Infinite love, says Yajnavalkya’s diamond-hard mind that never waffles sentimentally, is always felt for the Self, which is primary in every context. As for whatever is related to it, there is just moderate love, and for all other things, there is no love whatsoever. ‘Other things’ are of two kinds: to be either hated or ignored. So things fall into four categories: loved, dearly loved, disregarded or hated. And we slot a thing or person into one of these categories according to the effect they produce on us under particular circumstances. So when a tiger confronts man, it is hated. When it is well away, it is disregarded. And when it has been tamed and made friendly, it causes joy: thus it is related to man and is loved. It is not the ‘other’ that you love, but the use you have for that ‘other’. Cynical? No. Starkly realistic and actually liberating, because it lets you look upon everybody with a kindly eye, instead of feeling that you can only like people with whom you have a demand-and-supply relationship.

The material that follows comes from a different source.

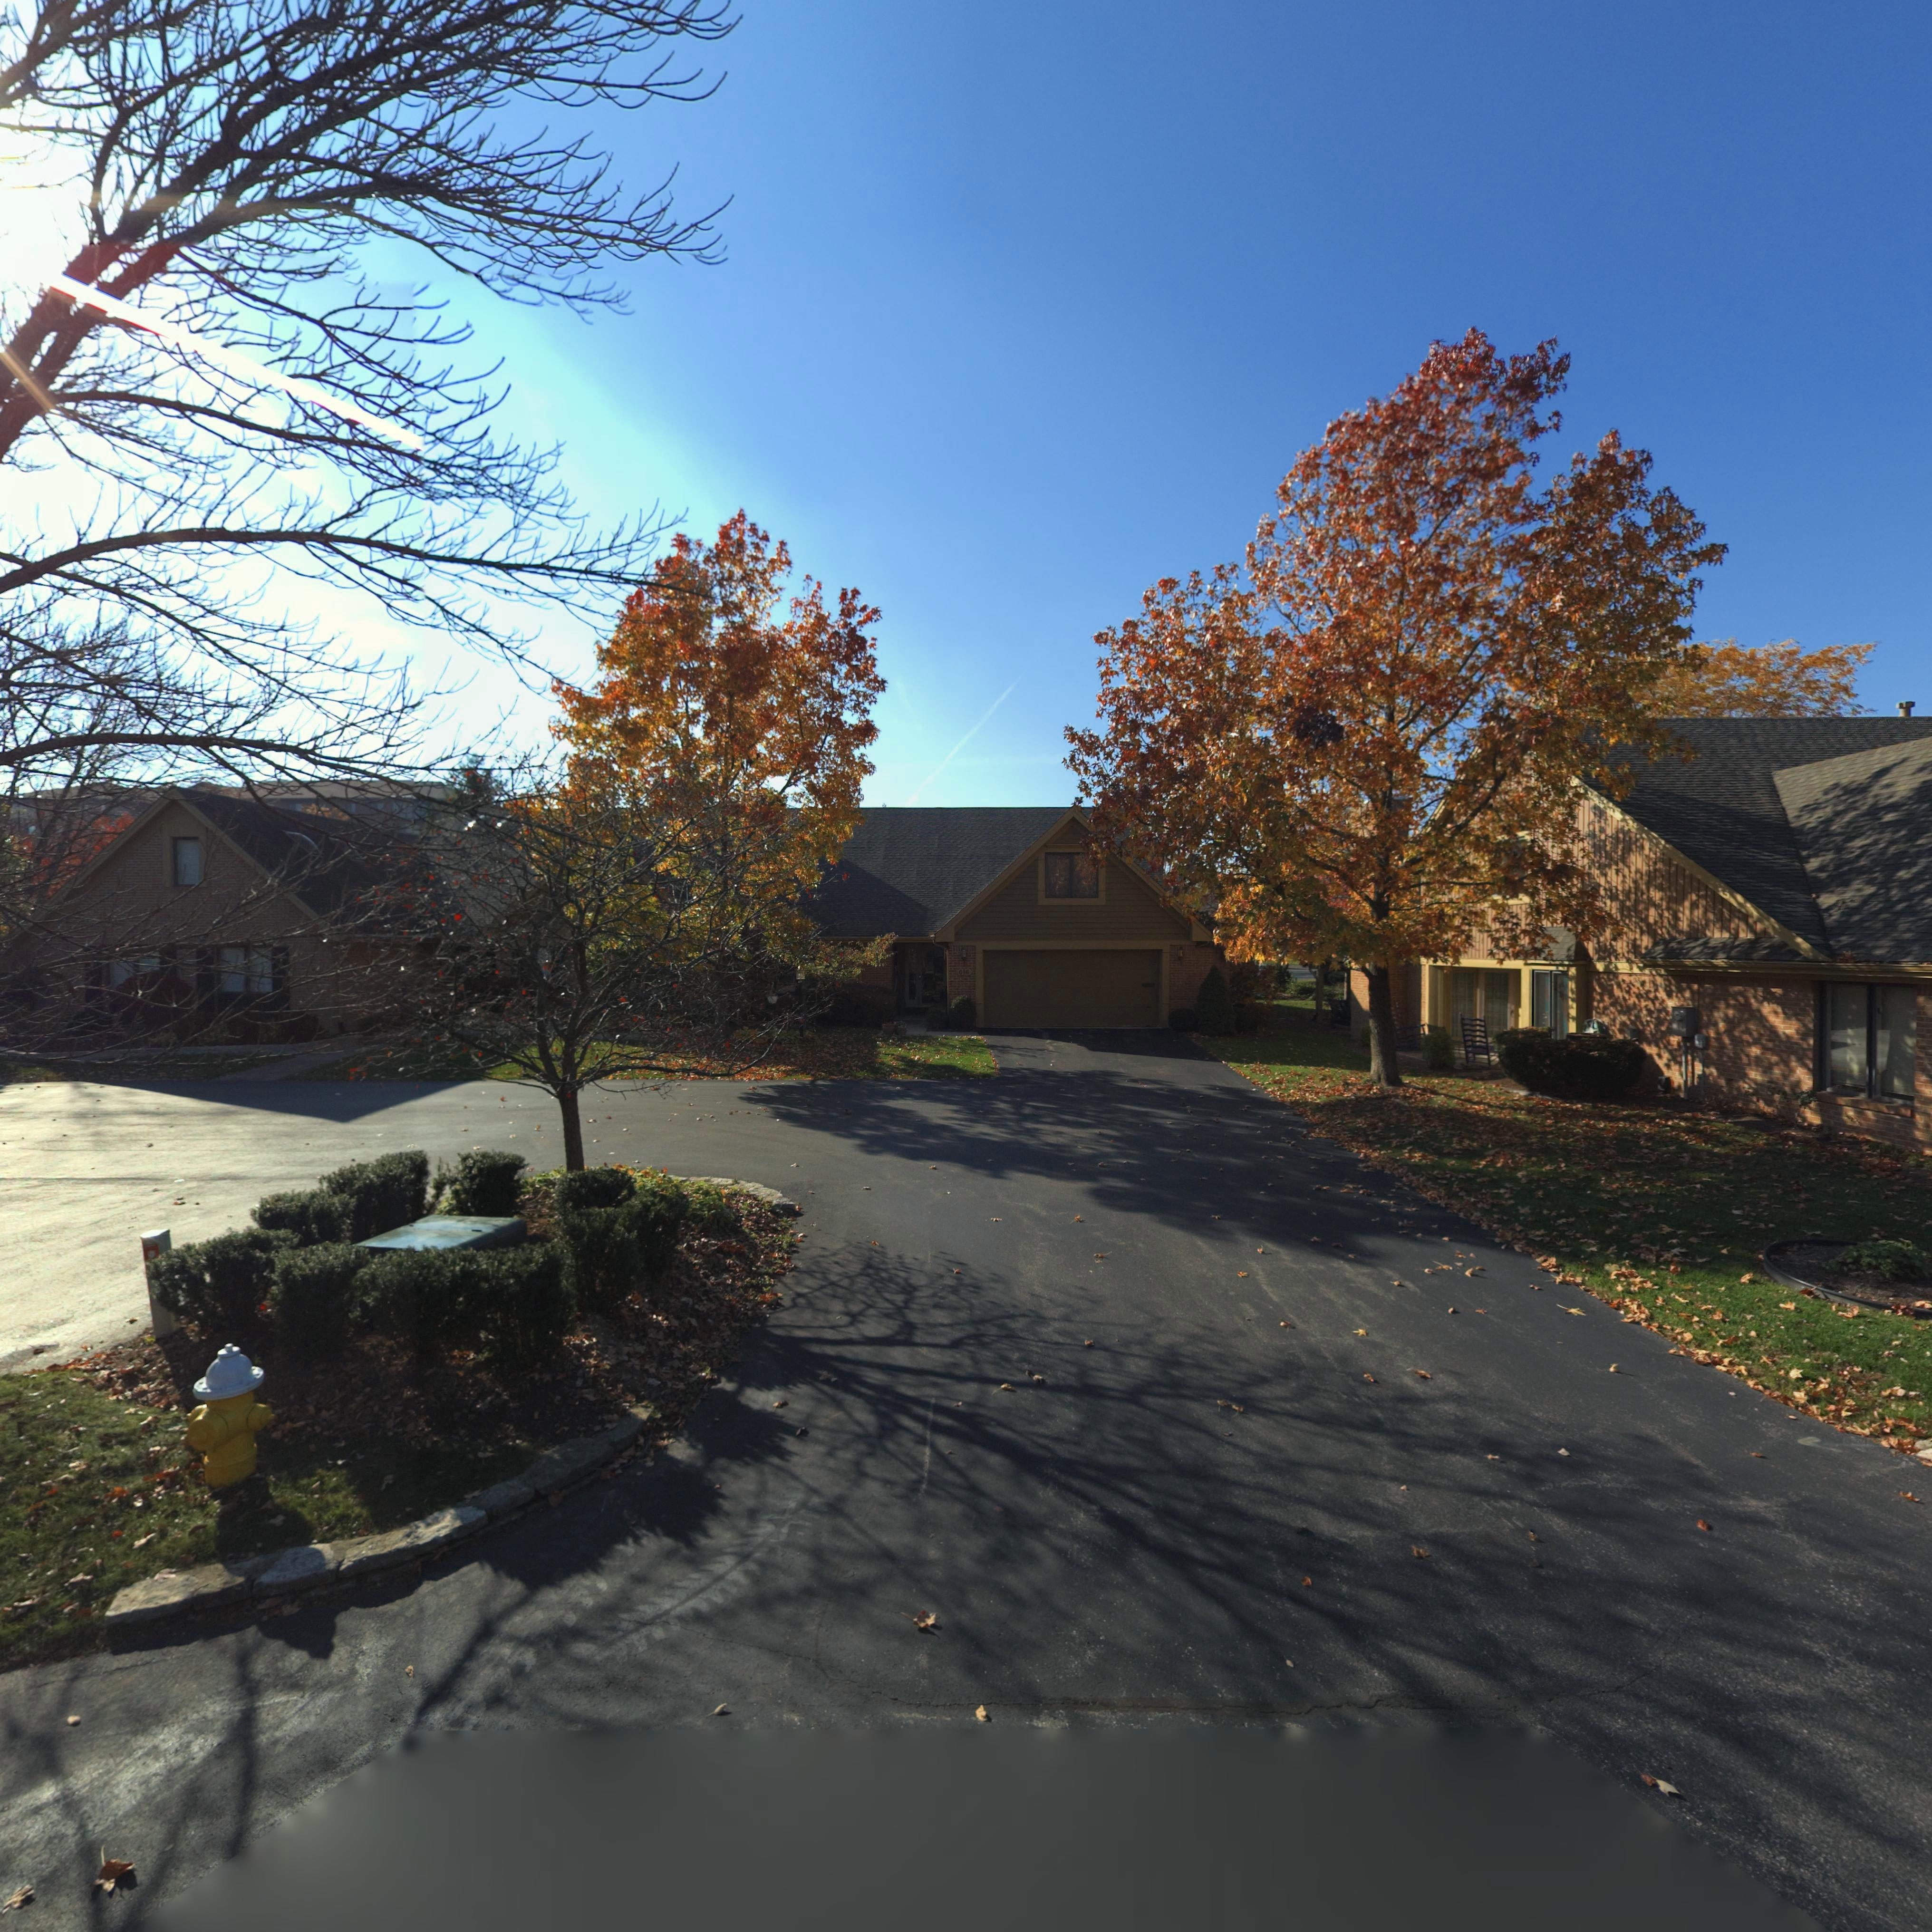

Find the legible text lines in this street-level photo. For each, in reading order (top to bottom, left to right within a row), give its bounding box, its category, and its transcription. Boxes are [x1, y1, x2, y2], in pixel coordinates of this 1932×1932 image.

[958, 969, 970, 976] StreetNumber: 616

Take the Buddha, whose jayanti we honour this Tuesda. He seems to have gone into deep Upanishadic reflex to attain nirvana. For in the Bhrikurvalli, the third section of the Taittiriya Upanishad, Bhrigu, the son of Varuna, asks his father to teach him about Brahman (the nature of God or the ultimate Truth).
Varuna explains that ‘existence’ is made up of matter, sight, hearing, mind and speech. But, where ‘life’ (awareness in action) comes from, how it sustains itself and where it departs into are mysteries that Bhrigu must meditate on and discover himself. And he does: “Manaso hy eva khalv imani bhutani jayante, manasa jatani jivanti, manah prayanti abhisamvishanti: for truly, beings are born from the mind; when born, they live by the mind; and into the mind, departing, they enter,” he says (Taittiriya Upanishad, 4;1). Cold, maybe. But empowering perspective, don’t you think?